When Senior Member Wanda Reder became the 2008–2009 president of the IEEE Power & Energy Society (PES), she set her sights on modernizing its image and creating a gateway for IEEE's work on the smart grid.
The results were the IEEE Smart Grid Portal, which launched this year, and the first IEEE PES Conference on Innovative Smart Grid Technologies, coming up in January in Gaithersburg, Md.
The Smart Grid Portal offers publications, standards, tutorials, news, and information on conferences. The site is aimed at manufacturers, policymakers, educators, government leaders, researchers, and others involved in the power and energy, IT, and communications industries.
"We needed a way to bring the 38 IEEE societies together so we could leverage our areas of expertise, communicate with each other, and then go to those affecting the smart-grid marketplace with one voice," says Reder, who since 2004 has served as vice president of power systems services at S&C Electric Co., in Chicago. S&C is a global manufacturer of power equipment and services. In September, she was appointed to the U.S. Department of Energy's Electricity Advisory Committee, which will define strategies for modernizing the power grid.

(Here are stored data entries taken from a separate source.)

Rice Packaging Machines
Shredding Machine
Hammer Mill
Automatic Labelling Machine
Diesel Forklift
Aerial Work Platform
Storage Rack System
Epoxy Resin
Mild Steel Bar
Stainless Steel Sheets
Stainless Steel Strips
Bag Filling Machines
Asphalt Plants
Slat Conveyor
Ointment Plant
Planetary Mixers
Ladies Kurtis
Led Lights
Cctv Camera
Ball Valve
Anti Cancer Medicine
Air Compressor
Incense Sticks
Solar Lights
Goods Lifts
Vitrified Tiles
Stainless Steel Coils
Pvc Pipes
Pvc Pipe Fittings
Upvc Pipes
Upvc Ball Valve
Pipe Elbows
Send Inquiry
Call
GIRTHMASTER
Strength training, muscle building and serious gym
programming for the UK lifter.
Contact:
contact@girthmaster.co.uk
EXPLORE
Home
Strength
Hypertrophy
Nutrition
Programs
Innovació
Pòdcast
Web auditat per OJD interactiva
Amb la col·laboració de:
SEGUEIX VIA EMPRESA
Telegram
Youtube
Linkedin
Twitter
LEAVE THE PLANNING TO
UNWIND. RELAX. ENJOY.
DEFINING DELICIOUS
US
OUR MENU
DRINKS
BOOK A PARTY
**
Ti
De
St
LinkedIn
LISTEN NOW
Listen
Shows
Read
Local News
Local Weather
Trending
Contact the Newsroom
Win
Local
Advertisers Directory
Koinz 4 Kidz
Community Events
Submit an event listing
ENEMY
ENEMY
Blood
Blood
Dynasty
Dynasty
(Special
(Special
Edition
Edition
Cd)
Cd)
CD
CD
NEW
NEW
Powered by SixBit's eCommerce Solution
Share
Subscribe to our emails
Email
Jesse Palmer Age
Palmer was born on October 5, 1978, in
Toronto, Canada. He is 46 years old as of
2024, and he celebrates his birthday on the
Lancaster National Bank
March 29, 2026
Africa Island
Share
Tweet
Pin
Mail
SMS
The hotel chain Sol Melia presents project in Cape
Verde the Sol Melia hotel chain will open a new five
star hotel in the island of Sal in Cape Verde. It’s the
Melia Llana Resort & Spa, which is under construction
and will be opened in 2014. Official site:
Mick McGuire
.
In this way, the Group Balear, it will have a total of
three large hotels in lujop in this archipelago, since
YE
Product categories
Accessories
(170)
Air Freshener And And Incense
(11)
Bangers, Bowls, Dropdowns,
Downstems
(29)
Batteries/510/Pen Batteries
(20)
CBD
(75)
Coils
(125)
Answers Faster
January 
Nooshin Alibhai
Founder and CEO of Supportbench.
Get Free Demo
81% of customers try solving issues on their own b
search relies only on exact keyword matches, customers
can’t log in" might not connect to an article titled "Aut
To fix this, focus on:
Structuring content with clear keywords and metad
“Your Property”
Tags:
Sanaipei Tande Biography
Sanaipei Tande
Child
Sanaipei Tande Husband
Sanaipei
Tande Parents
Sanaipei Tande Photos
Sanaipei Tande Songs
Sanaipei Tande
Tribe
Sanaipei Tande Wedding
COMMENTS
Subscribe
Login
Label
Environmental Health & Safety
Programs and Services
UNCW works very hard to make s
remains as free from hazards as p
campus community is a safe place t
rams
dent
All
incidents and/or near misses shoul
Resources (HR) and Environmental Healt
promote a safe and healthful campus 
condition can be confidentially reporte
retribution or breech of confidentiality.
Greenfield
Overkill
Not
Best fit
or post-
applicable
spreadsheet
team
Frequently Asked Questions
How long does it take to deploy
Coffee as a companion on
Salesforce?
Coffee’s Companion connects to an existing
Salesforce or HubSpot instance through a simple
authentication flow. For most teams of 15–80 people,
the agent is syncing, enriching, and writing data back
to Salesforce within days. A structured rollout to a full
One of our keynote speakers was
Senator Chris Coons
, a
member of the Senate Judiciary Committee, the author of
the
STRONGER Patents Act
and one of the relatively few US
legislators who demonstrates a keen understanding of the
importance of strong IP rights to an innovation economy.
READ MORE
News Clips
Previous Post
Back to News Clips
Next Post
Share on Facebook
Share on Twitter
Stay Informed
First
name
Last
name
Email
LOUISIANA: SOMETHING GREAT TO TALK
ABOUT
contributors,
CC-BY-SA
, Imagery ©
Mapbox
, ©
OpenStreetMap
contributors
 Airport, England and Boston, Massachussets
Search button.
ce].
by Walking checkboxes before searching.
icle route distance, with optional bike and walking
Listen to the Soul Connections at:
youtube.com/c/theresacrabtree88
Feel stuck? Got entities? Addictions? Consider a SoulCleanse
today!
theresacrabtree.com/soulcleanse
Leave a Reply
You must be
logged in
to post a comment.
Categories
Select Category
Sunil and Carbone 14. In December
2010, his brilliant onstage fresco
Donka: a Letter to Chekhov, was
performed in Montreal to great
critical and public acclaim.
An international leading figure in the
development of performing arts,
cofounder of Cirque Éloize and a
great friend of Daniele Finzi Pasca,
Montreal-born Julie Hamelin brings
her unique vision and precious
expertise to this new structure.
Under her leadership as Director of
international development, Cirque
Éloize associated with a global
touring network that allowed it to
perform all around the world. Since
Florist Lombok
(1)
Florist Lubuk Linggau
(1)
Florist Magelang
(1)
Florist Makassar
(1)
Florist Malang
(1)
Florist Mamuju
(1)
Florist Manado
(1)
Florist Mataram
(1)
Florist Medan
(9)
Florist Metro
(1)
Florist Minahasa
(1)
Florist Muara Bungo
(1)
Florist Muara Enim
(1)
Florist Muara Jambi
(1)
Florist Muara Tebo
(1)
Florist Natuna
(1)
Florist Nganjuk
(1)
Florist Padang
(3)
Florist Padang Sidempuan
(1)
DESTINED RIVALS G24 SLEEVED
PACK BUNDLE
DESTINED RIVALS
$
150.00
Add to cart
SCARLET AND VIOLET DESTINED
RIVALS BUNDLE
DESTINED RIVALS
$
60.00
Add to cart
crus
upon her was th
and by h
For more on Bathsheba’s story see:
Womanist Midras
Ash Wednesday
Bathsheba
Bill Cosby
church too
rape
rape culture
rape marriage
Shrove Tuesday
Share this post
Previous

As chair of the new IEEE Smart Grid group, her job is to coordinate IEEE societies' sometimes disparate agendas and find a common goal. The IEEE Smart Grid group "is a virtual network to help people in their various organizations work together across traditional silos without creating additional overhead," she says.
The initiative aims to go beyond the portal in disseminating information and promoting cohesiveness within the industry with an e-newsletter, a LinkedIn community, more international conferences to establish a greater global presence, a cross-disciplinary smart-grid reference, and standards activities. This includes approving the IEEE P2030 Draft Guide for Smart Grid Interoperability of Energy Technology and Information Technology Operation With the Electric Power System and End-Use Applications and Loads.
IEEE is the right organization to tackle the challenges, Reder says: "There isn't a piece of smart-grid technology in which IEEE doesn't have some kind of expertise. We're working on such things as power systems, consumer electronics, communications, computers, instruments and measurement, photovoltaics, and standards. This broad base of technical expertise, coupled with our global membership, gives us a big leg up on any other technical organization dealing with smart-grid technology.
"We want to be the place for one-stop smart-grid shopping," she adds.
MOLDING THE MATRIX
Reder, who grew up in South Dakota, majored in engineering at South Dakota State University, in Brookings. She got her first taste of power engineering during a summer job at the National Rural Electric Cooperative Association, in Arlington, Va.
In the decade following her 1986 graduation, Reder held several engineering and managerial positions for Northern States Power (NSP), in Minneapolis. Concurrently, she earned an MBA in 1990 from the University of St. Thomas, in St. Paul. At NSP, she developed and implemented a system to manage the electricity used by water heaters and air conditioners, led the automated-meter-reading charge, and identified long-term grid requirements to accommodate increasing electrical needs. Usually, she was the lone female engineer on her team.
It was this work and the challenge of shaping a more efficient energy system that piqued her interest in smart-grid technology. In 1997, she was promoted to president and CEO of an NSP subsidiary, Ultra Power Technologies, in nearby Brooklyn Park, which tested underground cable. In 2000, she left to become vice president of Davies Consulting, in Chevy Chase, Md., establishing its energy-consulting branch.
The next year, Reder joined the utility conglomerate Exelon Corp., in Oakbrook Terrace, Ill., overseeing engineering, system planning, standards, and asset management. A year later, she was elected to the board of the IEEE Power Engineering Society, which was soon to be renamed. When she was elected president in 2008, she organized a rebranding effort, beginning with the name change, and focused on promoting forward-thinking and environmentally conscious aspects of power and energy to attract younger engineers and more women.
She established the Power and Energy Engineering Workforce Collaborative to find ways to develop more smart-grid engineers, anticipating an upcoming talent drain.
"In the power industry, you're looking at roughly a 50 percent attrition rate for engineers in the United States in the next five years, because many are expected to retire," Reder says. "It's critical that we attract the best and brightest into an educational system geared to prepare engineers to design, operate, and maintain today's electrical infrastructure well into the future. The demand for this talent is increasing while power engineering professors are retiring at a rapid rate. We have work to do!"